We have a small body (mass [itex]m[/itex]) hanging from a pendulum of length [itex]l[/itex].
The point where pendulum is hanged moves like this:
[tex]\xi = A\sin\Omega t,[/tex] where [itex]A, \Omega = const[/itex]. We have to find motion of the body. The force acting on the body is [itex]F = (0, -mg)[/itex].
Homework Equations
Lagrange's equation of second kind for a generalized coordinate [itex]\varphi[/itex]:
[tex]\frac{d}{dt}(\frac{dL}{d\varphi'}) - \frac{dL}{d\varphi} = 0[/tex]
The Attempt at a Solution
[/B]
So, after making angle [itex]\varphi[/itex] a generalized coordinate, we have:
[tex]x = A\sin \Omega t + lsin \varphi, \ \ y = -lcos\varphi.[/tex]
After calculations, Lagrangian is: [tex]L = \frac{m}{2}\Big( \Omega^2 A^2 \cos^2 \Omega t + 2\Omega A l \frac{d\varphi}{dt}\cos \Omega t \cos \varphi + (\frac{d \varphi}{dt})^2l^2 + 2gl\cos \varphi \Big).[/tex]
Lagrange's equation of second kind gives:
[tex]\frac{d}{dt}(\frac{dL}{d\varphi'}) - \frac{dL}{d\varphi} = 0[/tex]

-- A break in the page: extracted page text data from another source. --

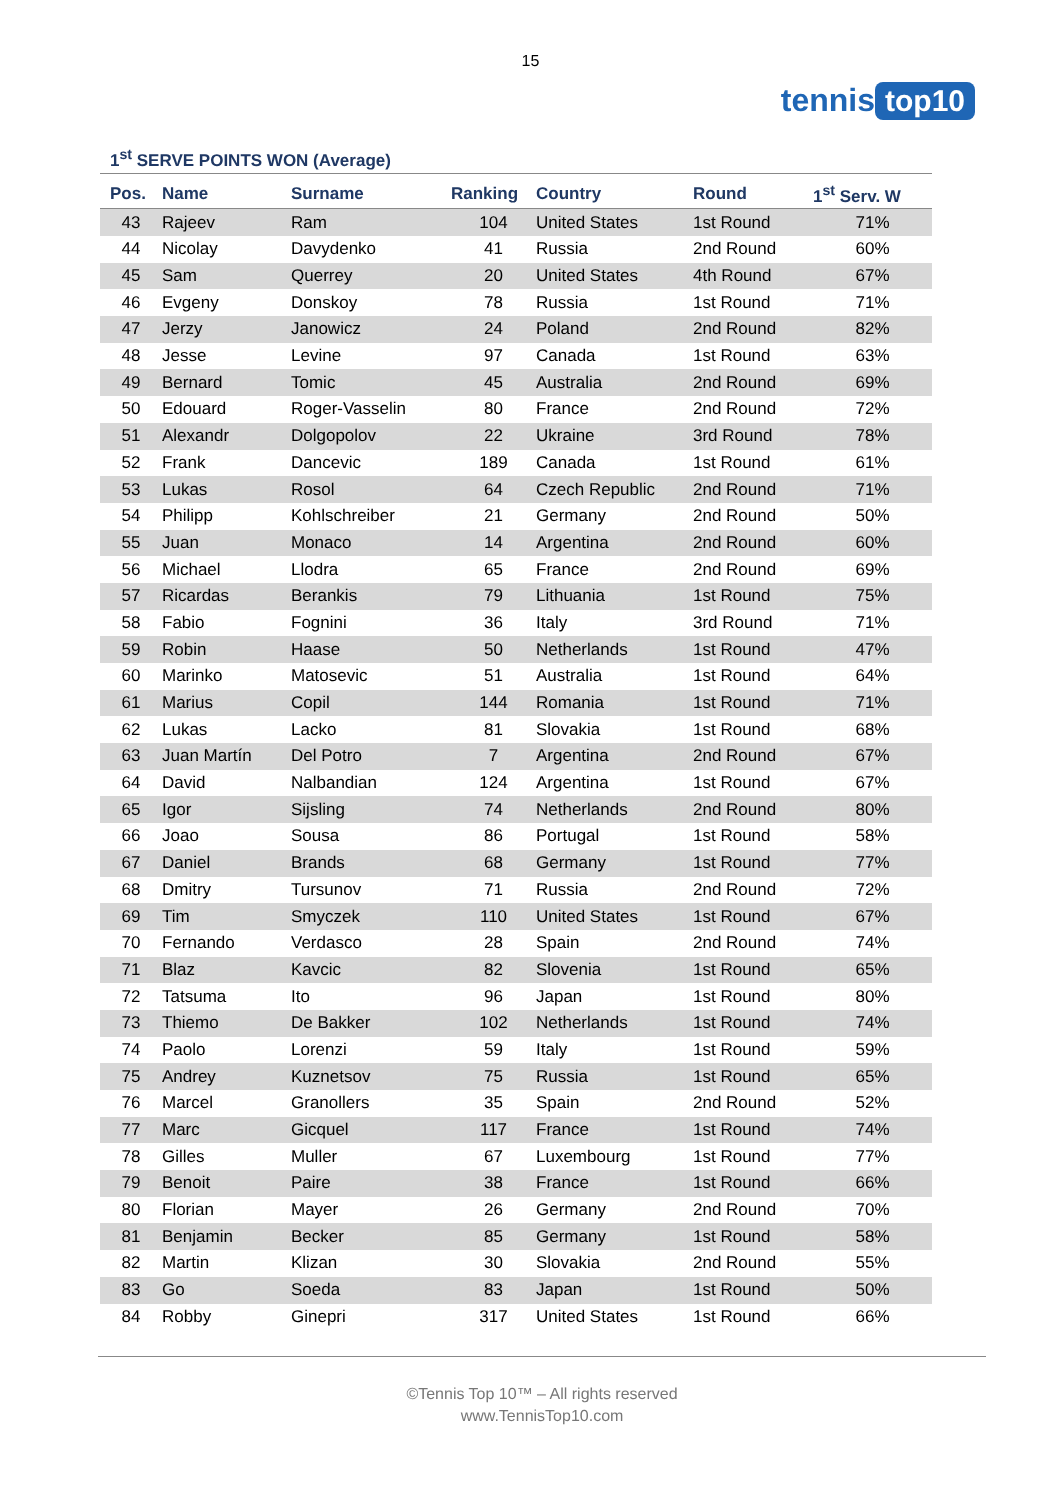15
tennis top10
1<sup>st</sup> SERVE POINTS WON (Average)
| Pos. | Name | Surname | Ranking | Country | Round | 1<sup>st</sup> Serv. W |
| --- | --- | --- | --- | --- | --- | --- |
| 43 | Rajeev | Ram | 104 | United States | 1st Round | 71% |
| 44 | Nicolay | Davydenko | 41 | Russia | 2nd Round | 60% |
| 45 | Sam | Querrey | 20 | United States | 4th Round | 67% |
| 46 | Evgeny | Donskoy | 78 | Russia | 1st Round | 71% |
| 47 | Jerzy | Janowicz | 24 | Poland | 2nd Round | 82% |
| 48 | Jesse | Levine | 97 | Canada | 1st Round | 63% |
| 49 | Bernard | Tomic | 45 | Australia | 2nd Round | 69% |
| 50 | Edouard | Roger-Vasselin | 80 | France | 2nd Round | 72% |
| 51 | Alexandr | Dolgopolov | 22 | Ukraine | 3rd Round | 78% |
| 52 | Frank | Dancevic | 189 | Canada | 1st Round | 61% |
| 53 | Lukas | Rosol | 64 | Czech Republic | 2nd Round | 71% |
| 54 | Philipp | Kohlschreiber | 21 | Germany | 2nd Round | 50% |
| 55 | Juan | Monaco | 14 | Argentina | 2nd Round | 60% |
| 56 | Michael | Llodra | 65 | France | 2nd Round | 69% |
| 57 | Ricardas | Berankis | 79 | Lithuania | 1st Round | 75% |
| 58 | Fabio | Fognini | 36 | Italy | 3rd Round | 71% |
| 59 | Robin | Haase | 50 | Netherlands | 1st Round | 47% |
| 60 | Marinko | Matosevic | 51 | Australia | 1st Round | 64% |
| 61 | Marius | Copil | 144 | Romania | 1st Round | 71% |
| 62 | Lukas | Lacko | 81 | Slovakia | 1st Round | 68% |
| 63 | Juan Martín | Del Potro | 7 | Argentina | 2nd Round | 67% |
| 64 | David | Nalbandian | 124 | Argentina | 1st Round | 67% |
| 65 | Igor | Sijsling | 74 | Netherlands | 2nd Round | 80% |
| 66 | Joao | Sousa | 86 | Portugal | 1st Round | 58% |
| 67 | Daniel | Brands | 68 | Germany | 1st Round | 77% |
| 68 | Dmitry | Tursunov | 71 | Russia | 2nd Round | 72% |
| 69 | Tim | Smyczek | 110 | United States | 1st Round | 67% |
| 70 | Fernando | Verdasco | 28 | Spain | 2nd Round | 74% |
| 71 | Blaz | Kavcic | 82 | Slovenia | 1st Round | 65% |
| 72 | Tatsuma | Ito | 96 | Japan | 1st Round | 80% |
| 73 | Thiemo | De Bakker | 102 | Netherlands | 1st Round | 74% |
| 74 | Paolo | Lorenzi | 59 | Italy | 1st Round | 59% |
| 75 | Andrey | Kuznetsov | 75 | Russia | 1st Round | 65% |
| 76 | Marcel | Granollers | 35 | Spain | 2nd Round | 52% |
| 77 | Marc | Gicquel | 117 | France | 1st Round | 74% |
| 78 | Gilles | Muller | 67 | Luxembourg | 1st Round | 77% |
| 79 | Benoit | Paire | 38 | France | 1st Round | 66% |
| 80 | Florian | Mayer | 26 | Germany | 2nd Round | 70% |
| 81 | Benjamin | Becker | 85 | Germany | 1st Round | 58% |
| 82 | Martin | Klizan | 30 | Slovakia | 2nd Round | 55% |
| 83 | Go | Soeda | 83 | Japan | 1st Round | 50% |
| 84 | Robby | Ginepri | 317 | United States | 1st Round | 66% |
©Tennis Top 10™ – All rights reserved
www.TennisTop10.com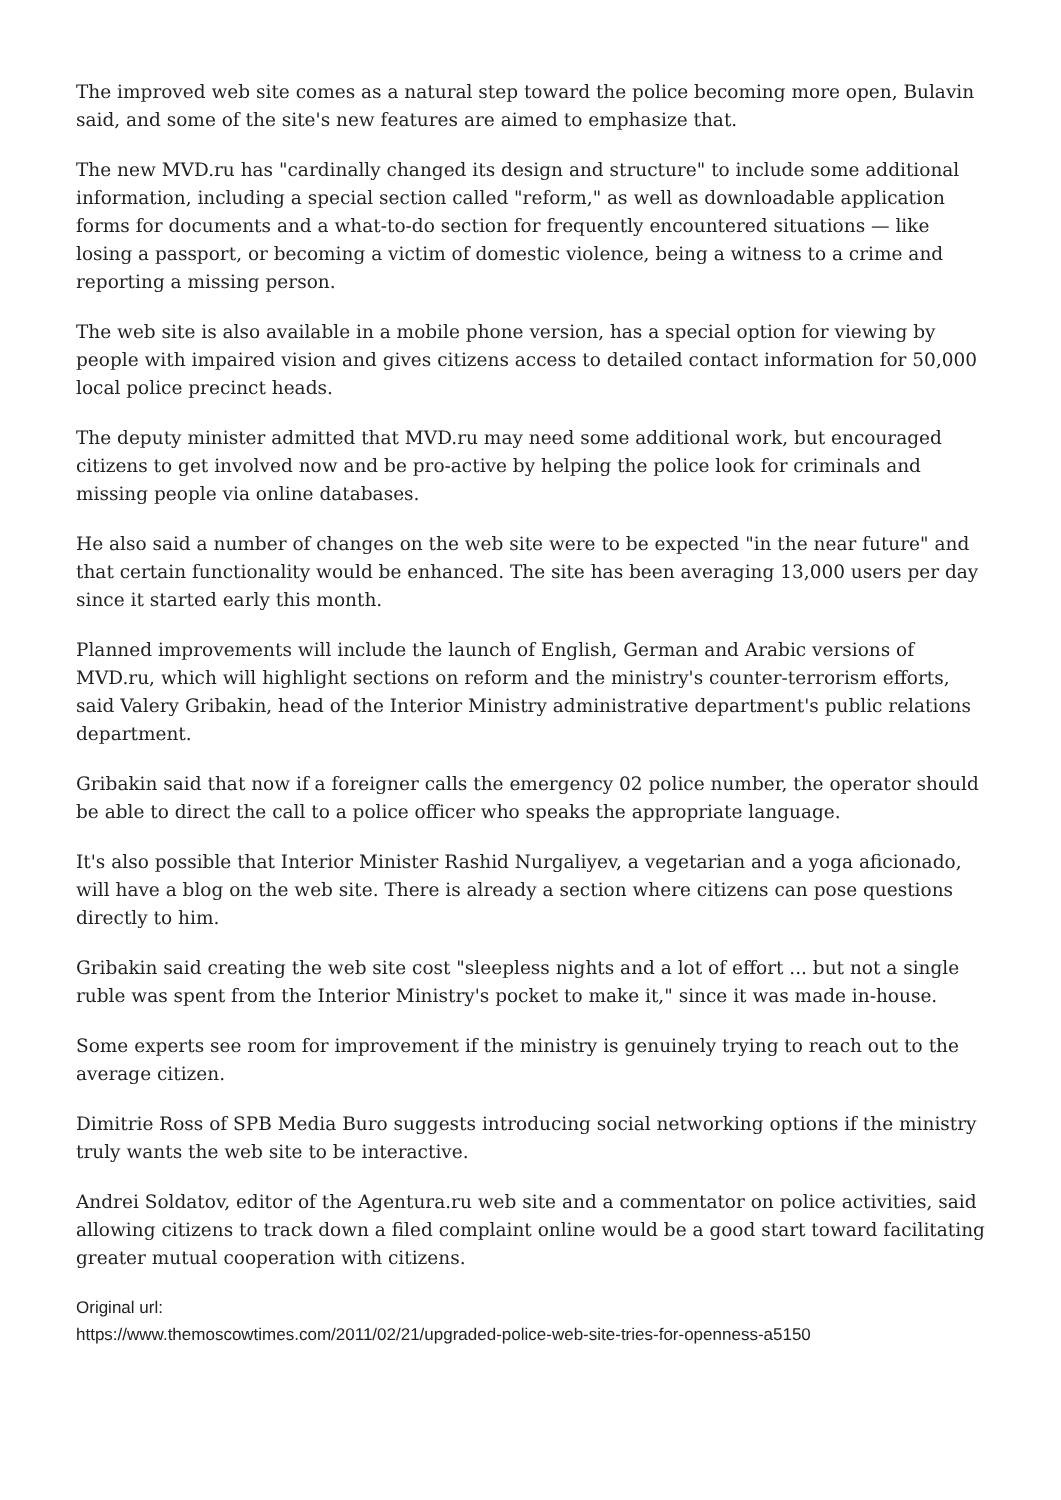The improved web site comes as a natural step toward the police becoming more open, Bulavin said, and some of the site's new features are aimed to emphasize that.
The new MVD.ru has "cardinally changed its design and structure" to include some additional information, including a special section called "reform," as well as downloadable application forms for documents and a what-to-do section for frequently encountered situations — like losing a passport, or becoming a victim of domestic violence, being a witness to a crime and reporting a missing person.
The web site is also available in a mobile phone version, has a special option for viewing by people with impaired vision and gives citizens access to detailed contact information for 50,000 local police precinct heads.
The deputy minister admitted that MVD.ru may need some additional work, but encouraged citizens to get involved now and be pro-active by helping the police look for criminals and missing people via online databases.
He also said a number of changes on the web site were to be expected "in the near future" and that certain functionality would be enhanced. The site has been averaging 13,000 users per day since it started early this month.
Planned improvements will include the launch of English, German and Arabic versions of MVD.ru, which will highlight sections on reform and the ministry's counter-terrorism efforts, said Valery Gribakin, head of the Interior Ministry administrative department's public relations department.
Gribakin said that now if a foreigner calls the emergency 02 police number, the operator should be able to direct the call to a police officer who speaks the appropriate language.
It's also possible that Interior Minister Rashid Nurgaliyev, a vegetarian and a yoga aficionado, will have a blog on the web site. There is already a section where citizens can pose questions directly to him.
Gribakin said creating the web site cost "sleepless nights and a lot of effort ... but not a single ruble was spent from the Interior Ministry's pocket to make it," since it was made in-house.
Some experts see room for improvement if the ministry is genuinely trying to reach out to the average citizen.
Dimitrie Ross of SPB Media Buro suggests introducing social networking options if the ministry truly wants the web site to be interactive.
Andrei Soldatov, editor of the Agentura.ru web site and a commentator on police activities, said allowing citizens to track down a filed complaint online would be a good start toward facilitating greater mutual cooperation with citizens.
Original url:
https://www.themoscowtimes.com/2011/02/21/upgraded-police-web-site-tries-for-openness-a5150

(where [itex]\varphi' = \frac{d\varphi}{dt}[/itex]).
After calculations:
[tex]\varphi'' l + g\varphi = \Omega A^2 sin \Omega t[/tex]
Solving it gives:
[tex]\varphi(t) = C\cos (\sqrt{\frac{g}{l}}t) + D\sin (\sqrt{\frac{g}{l}}t) + \frac{\Omega^2 A^2}{g-l\Omega^2}\sin \Omega t,[/tex] where [itex]C, D[/itex] are constants.
Initial conditions [itex]x(t=0)=0, \ \ y(t=0) = -l[/itex] both yield the same:
[tex]C = 0[/tex]
But how to find the [itex]D[/itex] constant?
The only other information given is that we can assume [itex]\sin \varphi = \varphi[/itex] and [tex]cos\varphi = 1[/itex] (Which I've already used to solve the differential equation$. There is no other information given.
Thank you for your answers.